In fact, if this bill were passed and the Supreme Court upheld it, I'll bet that a rapist could go to court and sue to prevent his victim from getting an abortion. He'd argue that the fetus was legally a human being, and the court has no power to discriminate between one human being and another. He'd probably win, too.

In other abortion news, Stephanie Mencimer reports that the same bill would likely have the effect of making in-vitro fertilization illegal. My Twitter feed is full of outrage that Stephanie would say this, but what else can you conclude about the law? In IVF, multiple embryos are created, and only a few are used. The others are either destroyed or frozen, and everyone knows that the frozen embryos are never going to be revived. HR 212 would almost certainly make IVF illegal, and since Mitt Romney's kids have used IVF it would, as the headline says, make them criminals. Or childless. Is that a brutal way of putting it? Sure. But it's a pretty brutal law. What's wrong with letting people know in stark terms just exactly what it would mean?

If human life begins at fertilization, it means abortion would be illegal even in cases of rape and incest, and it means IVF would be illegal. Those are the consequences. If you hold an extreme pro-life position, you need to own those consequences, even if they're politically unpopular.

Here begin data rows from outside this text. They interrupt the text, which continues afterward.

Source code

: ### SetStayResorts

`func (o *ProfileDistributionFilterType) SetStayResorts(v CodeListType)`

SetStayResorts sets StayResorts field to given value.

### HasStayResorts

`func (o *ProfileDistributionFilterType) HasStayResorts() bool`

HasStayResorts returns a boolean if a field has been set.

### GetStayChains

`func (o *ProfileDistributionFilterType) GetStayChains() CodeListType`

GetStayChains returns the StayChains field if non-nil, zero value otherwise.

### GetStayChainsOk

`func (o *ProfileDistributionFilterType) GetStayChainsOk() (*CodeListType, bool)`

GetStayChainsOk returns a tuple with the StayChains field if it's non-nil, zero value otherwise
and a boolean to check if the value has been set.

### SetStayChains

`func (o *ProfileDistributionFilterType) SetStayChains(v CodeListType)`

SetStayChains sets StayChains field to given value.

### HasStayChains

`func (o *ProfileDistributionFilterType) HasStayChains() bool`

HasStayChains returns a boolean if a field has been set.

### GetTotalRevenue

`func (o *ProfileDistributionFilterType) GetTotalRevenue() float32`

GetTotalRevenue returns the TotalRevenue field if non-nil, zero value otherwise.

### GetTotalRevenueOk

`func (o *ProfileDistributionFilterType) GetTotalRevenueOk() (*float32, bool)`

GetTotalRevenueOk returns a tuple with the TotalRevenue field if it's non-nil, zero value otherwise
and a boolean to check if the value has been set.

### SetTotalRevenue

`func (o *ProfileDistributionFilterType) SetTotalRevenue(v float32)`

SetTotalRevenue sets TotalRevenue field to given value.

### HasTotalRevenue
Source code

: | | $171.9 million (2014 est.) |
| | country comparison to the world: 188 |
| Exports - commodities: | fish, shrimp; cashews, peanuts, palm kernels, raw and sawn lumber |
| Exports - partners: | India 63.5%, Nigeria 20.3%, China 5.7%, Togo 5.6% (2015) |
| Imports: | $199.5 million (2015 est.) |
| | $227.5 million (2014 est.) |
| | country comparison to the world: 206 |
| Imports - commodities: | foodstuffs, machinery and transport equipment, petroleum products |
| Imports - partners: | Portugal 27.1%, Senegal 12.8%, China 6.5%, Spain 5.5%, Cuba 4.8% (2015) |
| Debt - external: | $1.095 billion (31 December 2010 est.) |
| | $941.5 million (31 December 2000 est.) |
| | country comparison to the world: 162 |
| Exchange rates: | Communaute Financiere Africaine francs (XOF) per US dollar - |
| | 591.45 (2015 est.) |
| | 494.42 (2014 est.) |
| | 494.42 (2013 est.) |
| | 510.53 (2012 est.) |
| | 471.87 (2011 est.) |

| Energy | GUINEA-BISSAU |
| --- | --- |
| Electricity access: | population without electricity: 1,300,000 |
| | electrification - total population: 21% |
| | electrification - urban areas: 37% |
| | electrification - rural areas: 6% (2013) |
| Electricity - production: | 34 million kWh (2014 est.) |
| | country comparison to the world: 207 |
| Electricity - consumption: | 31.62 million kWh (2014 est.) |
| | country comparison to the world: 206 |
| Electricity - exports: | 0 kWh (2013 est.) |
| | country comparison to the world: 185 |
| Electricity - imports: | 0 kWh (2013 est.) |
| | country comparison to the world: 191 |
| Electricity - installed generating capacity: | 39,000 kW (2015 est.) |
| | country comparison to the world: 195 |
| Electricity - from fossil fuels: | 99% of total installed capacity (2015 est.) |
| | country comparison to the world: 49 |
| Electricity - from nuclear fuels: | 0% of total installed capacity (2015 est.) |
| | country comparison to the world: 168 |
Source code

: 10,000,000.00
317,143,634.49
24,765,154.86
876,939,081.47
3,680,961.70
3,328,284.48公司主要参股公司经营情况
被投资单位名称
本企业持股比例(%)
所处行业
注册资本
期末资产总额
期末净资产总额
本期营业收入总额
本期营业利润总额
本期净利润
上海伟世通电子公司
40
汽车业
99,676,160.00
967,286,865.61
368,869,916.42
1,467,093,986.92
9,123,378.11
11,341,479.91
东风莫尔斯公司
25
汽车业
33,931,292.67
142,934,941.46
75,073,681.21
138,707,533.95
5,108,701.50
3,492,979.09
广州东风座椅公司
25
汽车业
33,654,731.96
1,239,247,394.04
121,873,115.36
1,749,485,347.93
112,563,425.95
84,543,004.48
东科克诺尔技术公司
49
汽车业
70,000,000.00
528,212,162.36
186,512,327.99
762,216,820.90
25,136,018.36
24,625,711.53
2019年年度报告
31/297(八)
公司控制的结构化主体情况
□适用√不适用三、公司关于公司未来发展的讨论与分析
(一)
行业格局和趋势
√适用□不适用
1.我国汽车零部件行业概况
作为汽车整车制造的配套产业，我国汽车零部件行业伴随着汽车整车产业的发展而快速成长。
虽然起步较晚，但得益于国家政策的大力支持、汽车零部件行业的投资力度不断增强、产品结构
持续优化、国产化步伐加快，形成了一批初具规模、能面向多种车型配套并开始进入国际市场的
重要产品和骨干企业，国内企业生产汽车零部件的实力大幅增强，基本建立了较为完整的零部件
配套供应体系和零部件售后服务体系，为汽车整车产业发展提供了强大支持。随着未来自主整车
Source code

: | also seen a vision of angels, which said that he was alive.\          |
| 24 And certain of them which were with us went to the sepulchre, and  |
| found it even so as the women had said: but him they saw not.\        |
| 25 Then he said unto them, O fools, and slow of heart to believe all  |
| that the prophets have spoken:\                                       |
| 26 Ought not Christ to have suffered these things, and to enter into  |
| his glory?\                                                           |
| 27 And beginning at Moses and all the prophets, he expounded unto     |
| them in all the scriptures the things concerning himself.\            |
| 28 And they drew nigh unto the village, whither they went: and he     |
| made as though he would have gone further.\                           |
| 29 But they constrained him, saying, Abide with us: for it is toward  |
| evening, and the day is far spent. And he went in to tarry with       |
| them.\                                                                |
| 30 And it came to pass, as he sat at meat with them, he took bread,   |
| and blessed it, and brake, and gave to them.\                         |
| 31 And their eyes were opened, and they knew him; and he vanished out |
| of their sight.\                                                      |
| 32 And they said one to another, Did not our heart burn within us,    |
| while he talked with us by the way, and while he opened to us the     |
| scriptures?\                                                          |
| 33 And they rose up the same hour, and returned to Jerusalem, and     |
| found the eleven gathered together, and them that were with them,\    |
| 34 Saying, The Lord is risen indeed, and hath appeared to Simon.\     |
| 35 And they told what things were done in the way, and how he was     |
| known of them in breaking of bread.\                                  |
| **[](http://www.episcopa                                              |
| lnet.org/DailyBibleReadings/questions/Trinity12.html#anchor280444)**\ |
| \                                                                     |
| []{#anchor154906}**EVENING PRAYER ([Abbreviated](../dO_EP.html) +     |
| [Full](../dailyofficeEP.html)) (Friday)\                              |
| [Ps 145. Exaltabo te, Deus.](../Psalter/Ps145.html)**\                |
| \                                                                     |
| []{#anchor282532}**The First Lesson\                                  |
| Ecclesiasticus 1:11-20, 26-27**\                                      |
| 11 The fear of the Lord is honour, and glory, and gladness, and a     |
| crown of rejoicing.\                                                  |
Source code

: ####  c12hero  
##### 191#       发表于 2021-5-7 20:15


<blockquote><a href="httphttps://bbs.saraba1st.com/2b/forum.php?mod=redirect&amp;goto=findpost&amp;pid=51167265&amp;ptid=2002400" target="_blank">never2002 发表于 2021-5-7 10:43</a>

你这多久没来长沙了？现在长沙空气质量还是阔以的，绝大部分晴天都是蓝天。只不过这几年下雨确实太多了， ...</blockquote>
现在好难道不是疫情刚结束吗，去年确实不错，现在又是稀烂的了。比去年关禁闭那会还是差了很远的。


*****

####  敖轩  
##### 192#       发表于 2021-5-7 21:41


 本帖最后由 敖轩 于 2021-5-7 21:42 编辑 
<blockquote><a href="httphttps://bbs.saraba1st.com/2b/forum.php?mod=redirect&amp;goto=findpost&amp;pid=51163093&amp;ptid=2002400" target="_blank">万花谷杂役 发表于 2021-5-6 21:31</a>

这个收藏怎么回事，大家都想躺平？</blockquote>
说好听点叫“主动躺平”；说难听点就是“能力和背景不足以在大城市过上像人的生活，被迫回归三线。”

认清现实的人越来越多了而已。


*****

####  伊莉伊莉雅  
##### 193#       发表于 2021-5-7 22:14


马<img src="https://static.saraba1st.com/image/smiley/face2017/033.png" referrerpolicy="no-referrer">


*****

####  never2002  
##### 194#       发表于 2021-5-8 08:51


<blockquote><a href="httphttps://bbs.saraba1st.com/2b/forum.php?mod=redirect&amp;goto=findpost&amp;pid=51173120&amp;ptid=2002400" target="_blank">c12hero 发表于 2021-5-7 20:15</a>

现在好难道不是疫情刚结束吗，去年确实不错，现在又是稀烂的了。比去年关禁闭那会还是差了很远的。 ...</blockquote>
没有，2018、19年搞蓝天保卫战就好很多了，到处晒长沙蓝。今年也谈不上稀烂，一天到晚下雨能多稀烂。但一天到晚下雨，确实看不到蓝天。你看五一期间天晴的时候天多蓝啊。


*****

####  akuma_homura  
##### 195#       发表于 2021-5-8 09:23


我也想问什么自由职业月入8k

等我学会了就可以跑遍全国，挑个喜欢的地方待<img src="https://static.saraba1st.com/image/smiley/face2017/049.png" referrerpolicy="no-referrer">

UPDATE: Ponnuru responds here. I won't pretend to understand his position, which simply doesn't make any sense to me. The effect of HR 212 seems clear to me, but Ponnuru views it as merely giving states "policymaking authority" over abortion and IVF. That's not at all how I read it. In fact, I think I gave it too soft a reading above.

But for the record, I am not a lawyer.

UPDATE 2: Of course, this all shies away from the original question: why don't we know for sure what Paul Ryan's position on abortion in the case of rape and incest is? Why won't he just tell us?